Eleanor was, I thought, less pleased than Norah to see the woman they called Hopkins. In fact, she seemed somewhat put out by her arrival.
‘Pleased to meet you, my dear,’ said Hopkins, holding out her hand to Frederica; ‘and you, my boy,’ she added, smirking in my direction.
‘Miss Hopkins plays the piano most nights at the Merry Thought,’ said Eleanor.
This explanation seemed aimed principally at Frederica.
‘You ought to look in one night,’ said Hopkins. ‘But come soon, because I’ve got an engagement next month to appear with Max Pilgrim at the Café de Madrid. I’ll have to make sure that old queen, Max, doesn’t hog every number. It would be just like him. He’s as vain as a peacock. Can’t trust a man not to try and steal the show anyway, even the normal ones, they’re the worst of all. Now the other thing I wanted to remind you girls about is my album. You’ve still got it. Have you thought of something nice to write in it, either of you?’
It appeared that no good idea had occurred either to Eleanor or Norah for inscription in the album.
‘I shall want it back soon,’ said Hopkins, ‘because another girl I know—such a little sweetie-pie with a little fragile face like a dear little dolly—is going to write some lovely lines in it. Shall I repeat to you what she is going to write? You will love it.’
Frederica Budd, who had been listening to all this with a slight smile, imperceptibly inclined her head, as one might when a clown enquires from his audience whether they have understood up to that point the course of the trick he is about to perform.

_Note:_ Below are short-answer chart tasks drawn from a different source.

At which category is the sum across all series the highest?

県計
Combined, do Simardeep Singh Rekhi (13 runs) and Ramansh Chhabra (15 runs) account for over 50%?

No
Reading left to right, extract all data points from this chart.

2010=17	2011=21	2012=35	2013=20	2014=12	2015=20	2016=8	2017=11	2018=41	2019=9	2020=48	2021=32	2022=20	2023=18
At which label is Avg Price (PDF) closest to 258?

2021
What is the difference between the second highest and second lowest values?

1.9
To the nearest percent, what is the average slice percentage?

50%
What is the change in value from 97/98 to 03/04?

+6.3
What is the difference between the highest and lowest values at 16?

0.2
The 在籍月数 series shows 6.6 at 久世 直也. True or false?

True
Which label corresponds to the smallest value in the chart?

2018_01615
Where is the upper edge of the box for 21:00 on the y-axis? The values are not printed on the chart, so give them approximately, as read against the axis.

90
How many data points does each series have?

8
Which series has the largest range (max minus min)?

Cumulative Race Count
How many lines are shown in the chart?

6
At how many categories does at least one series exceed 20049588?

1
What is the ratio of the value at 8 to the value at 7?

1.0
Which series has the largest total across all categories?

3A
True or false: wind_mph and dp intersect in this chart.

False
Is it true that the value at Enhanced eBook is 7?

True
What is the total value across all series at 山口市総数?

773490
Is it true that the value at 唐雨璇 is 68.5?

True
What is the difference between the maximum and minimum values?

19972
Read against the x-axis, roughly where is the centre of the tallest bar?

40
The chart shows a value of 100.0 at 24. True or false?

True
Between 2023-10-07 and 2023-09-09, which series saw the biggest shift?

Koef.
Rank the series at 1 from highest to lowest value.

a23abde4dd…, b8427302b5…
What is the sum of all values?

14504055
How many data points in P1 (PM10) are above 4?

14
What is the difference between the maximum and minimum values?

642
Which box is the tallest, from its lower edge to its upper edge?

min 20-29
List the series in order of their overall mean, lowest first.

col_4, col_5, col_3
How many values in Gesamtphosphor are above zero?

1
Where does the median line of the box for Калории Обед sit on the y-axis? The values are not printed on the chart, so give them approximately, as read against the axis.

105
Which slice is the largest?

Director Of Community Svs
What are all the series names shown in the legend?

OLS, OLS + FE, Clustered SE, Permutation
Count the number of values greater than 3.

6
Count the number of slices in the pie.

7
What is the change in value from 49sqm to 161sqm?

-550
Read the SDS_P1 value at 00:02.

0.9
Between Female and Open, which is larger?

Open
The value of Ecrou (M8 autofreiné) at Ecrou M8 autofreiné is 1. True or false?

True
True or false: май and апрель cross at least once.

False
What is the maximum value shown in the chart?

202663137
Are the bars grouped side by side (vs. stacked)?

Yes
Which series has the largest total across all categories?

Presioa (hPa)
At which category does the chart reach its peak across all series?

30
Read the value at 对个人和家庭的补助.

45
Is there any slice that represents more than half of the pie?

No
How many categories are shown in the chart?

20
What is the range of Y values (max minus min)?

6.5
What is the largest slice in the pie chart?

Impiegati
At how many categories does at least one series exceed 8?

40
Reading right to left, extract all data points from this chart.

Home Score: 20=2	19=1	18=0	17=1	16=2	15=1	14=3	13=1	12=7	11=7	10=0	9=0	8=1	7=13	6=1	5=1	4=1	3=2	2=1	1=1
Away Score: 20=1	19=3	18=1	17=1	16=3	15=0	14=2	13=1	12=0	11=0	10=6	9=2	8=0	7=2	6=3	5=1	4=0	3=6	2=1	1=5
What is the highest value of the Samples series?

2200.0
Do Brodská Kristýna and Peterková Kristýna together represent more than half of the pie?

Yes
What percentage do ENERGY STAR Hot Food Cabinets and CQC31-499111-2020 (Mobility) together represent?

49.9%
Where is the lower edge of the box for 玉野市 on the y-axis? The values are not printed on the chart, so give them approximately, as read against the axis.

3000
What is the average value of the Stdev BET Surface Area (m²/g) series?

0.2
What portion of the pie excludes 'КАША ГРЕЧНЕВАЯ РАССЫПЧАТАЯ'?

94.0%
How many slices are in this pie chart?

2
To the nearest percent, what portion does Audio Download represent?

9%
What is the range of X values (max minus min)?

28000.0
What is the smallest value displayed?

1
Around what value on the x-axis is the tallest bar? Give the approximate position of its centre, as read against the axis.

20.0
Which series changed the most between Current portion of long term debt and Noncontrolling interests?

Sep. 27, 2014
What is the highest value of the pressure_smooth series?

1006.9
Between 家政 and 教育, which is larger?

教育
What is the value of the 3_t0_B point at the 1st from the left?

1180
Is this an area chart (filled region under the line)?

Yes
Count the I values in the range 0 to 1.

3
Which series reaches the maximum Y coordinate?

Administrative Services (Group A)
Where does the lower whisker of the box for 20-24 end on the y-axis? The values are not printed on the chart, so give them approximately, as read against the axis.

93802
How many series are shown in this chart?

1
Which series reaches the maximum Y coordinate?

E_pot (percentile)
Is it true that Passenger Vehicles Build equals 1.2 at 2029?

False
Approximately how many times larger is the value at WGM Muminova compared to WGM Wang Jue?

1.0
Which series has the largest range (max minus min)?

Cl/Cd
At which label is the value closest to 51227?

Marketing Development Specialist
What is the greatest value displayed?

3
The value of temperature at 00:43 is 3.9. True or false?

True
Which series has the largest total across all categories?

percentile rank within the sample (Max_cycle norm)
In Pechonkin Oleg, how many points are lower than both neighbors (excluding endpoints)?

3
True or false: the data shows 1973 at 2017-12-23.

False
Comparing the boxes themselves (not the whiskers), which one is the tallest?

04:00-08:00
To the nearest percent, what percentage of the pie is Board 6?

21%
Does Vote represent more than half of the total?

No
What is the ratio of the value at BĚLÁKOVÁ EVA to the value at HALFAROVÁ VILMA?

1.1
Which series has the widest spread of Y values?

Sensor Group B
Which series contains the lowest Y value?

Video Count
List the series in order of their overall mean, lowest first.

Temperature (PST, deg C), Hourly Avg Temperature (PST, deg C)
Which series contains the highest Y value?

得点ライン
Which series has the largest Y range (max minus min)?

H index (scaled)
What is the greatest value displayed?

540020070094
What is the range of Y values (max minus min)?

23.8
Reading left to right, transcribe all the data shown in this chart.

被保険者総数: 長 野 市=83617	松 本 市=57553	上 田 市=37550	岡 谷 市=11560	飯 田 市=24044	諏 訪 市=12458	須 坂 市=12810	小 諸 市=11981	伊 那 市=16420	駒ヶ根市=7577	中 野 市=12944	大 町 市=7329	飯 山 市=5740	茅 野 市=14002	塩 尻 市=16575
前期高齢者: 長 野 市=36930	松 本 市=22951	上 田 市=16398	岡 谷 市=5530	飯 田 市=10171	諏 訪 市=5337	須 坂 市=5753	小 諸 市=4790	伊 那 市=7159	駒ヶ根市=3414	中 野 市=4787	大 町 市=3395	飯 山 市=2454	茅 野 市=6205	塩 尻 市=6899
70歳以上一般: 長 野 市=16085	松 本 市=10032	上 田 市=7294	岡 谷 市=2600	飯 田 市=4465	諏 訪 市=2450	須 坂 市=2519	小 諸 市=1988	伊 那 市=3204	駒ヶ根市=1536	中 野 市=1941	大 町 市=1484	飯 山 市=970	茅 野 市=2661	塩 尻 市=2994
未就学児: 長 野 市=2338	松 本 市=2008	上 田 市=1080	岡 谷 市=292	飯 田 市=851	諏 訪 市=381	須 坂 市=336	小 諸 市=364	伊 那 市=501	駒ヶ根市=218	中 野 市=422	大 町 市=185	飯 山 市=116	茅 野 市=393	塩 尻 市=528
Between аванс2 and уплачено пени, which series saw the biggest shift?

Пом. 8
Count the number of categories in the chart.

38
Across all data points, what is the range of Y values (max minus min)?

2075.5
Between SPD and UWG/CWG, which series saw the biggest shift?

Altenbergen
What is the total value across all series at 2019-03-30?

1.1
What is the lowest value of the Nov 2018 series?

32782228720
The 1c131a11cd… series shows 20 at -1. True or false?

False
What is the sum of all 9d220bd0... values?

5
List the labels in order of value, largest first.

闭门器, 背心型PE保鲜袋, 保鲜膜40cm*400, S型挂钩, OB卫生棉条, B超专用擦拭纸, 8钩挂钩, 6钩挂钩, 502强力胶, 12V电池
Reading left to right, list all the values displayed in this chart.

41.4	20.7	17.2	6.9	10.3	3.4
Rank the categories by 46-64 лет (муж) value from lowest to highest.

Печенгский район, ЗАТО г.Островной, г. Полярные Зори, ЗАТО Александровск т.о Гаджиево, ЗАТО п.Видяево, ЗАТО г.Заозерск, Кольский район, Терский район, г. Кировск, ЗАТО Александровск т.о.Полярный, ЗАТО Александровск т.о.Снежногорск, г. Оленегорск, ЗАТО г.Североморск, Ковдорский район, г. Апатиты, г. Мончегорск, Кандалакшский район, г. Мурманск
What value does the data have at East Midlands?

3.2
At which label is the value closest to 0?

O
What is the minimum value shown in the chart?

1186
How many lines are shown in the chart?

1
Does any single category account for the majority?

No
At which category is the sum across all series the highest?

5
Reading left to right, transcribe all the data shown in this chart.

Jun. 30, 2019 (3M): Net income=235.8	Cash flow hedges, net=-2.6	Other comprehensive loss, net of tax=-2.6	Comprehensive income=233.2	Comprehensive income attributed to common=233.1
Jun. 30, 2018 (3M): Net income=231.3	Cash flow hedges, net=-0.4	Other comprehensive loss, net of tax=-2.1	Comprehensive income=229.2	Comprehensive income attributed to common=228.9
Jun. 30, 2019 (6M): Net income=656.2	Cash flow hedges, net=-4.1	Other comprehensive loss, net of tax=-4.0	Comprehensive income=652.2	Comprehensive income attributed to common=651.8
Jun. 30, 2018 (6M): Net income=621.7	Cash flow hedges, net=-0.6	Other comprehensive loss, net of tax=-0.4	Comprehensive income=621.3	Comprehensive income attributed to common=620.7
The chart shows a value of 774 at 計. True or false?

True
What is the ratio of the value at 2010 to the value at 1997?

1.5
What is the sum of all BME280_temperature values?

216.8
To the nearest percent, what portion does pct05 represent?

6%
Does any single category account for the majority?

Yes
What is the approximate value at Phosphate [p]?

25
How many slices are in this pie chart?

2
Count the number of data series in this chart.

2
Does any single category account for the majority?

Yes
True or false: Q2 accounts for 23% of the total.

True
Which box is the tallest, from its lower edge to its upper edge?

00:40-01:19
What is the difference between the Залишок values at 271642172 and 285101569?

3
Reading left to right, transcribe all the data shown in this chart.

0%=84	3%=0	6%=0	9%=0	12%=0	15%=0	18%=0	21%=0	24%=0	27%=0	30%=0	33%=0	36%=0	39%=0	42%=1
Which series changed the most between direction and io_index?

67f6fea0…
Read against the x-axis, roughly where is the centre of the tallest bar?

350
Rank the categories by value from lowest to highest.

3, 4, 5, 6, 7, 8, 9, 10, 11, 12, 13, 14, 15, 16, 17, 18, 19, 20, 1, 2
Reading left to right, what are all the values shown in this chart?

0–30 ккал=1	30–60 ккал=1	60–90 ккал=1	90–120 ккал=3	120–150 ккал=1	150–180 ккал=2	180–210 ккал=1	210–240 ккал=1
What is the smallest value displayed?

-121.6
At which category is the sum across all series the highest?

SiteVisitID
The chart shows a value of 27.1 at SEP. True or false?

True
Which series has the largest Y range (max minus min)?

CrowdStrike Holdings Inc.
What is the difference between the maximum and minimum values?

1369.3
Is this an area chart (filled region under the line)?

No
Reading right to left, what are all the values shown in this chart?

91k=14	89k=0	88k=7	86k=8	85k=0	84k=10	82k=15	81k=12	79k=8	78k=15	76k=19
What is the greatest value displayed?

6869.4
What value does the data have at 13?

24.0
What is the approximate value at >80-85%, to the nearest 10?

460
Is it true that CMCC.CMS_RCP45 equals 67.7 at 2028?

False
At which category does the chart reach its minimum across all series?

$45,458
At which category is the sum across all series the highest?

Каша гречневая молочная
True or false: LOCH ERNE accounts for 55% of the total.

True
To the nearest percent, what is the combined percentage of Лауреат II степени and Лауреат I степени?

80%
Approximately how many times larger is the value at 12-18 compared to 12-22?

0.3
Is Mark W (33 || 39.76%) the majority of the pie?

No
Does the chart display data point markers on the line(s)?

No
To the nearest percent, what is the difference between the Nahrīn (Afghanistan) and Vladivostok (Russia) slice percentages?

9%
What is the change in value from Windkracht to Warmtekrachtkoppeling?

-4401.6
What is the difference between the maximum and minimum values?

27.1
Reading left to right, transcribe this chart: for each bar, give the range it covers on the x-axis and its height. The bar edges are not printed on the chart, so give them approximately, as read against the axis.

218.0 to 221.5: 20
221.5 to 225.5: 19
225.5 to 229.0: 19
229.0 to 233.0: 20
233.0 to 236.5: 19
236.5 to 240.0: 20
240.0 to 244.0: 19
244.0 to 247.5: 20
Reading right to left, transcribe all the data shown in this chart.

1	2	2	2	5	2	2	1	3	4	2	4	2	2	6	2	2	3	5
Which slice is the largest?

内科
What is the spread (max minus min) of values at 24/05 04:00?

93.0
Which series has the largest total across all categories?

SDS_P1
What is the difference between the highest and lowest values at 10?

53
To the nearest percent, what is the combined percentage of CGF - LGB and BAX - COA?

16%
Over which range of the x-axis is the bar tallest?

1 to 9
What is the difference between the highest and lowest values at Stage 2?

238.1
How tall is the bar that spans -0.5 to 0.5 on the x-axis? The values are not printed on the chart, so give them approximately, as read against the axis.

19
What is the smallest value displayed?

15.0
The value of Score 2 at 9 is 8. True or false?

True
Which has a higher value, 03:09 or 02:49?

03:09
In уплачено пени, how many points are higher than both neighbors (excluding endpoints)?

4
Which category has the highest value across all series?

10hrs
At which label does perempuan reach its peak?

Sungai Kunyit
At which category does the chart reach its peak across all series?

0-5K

Eleanor looked as if she did not particularly wish to hear what was offered, but regarded any demur as waste of time. Hopkins spoke the words:
‘Lips may be redder, and eyes more bright;
The face may be fairer you see tonight;
But never, love, while the stars shall shine,
Will you find a heart that is truer than mine.’
There was a pause when Hopkins came to the end of her recitation, which she had delivered with ardour. She struck an attitude, her hand on her hip.
‘Sweet, isn’t it?’ she said. ‘This friend of mine read it somewhere, and she memorised it—and so have I. I love it so much. That’s the sort of thing I want. I’ll leave the album a little longer then, girls, but remember—I shall expect something really nice when you do, both of you, think of a poem. Now what about that egg?’
Norah Tolland went into the kitchen of the flat. Hopkins stood grinning at us. No one spoke. Then Norah returned. On receiving the egg, Hopkins feigned to make it disappear up the sleeves of her shirt, the cuffs of which were joined by links of black and white enamel. Then, clenching her fist, she balanced the egg upon it at arm’s length, and marched out of the room chanting at the top of her voice:
‘Balls, Picnics and Parties,
Picnics, Parties and Balls …’
We heard the sound of her heavy, low-heeled shoes pounding the boards of the uncarpeted stairs, until at length a door slammed on a floor below, and the voice was cut off with a jerk.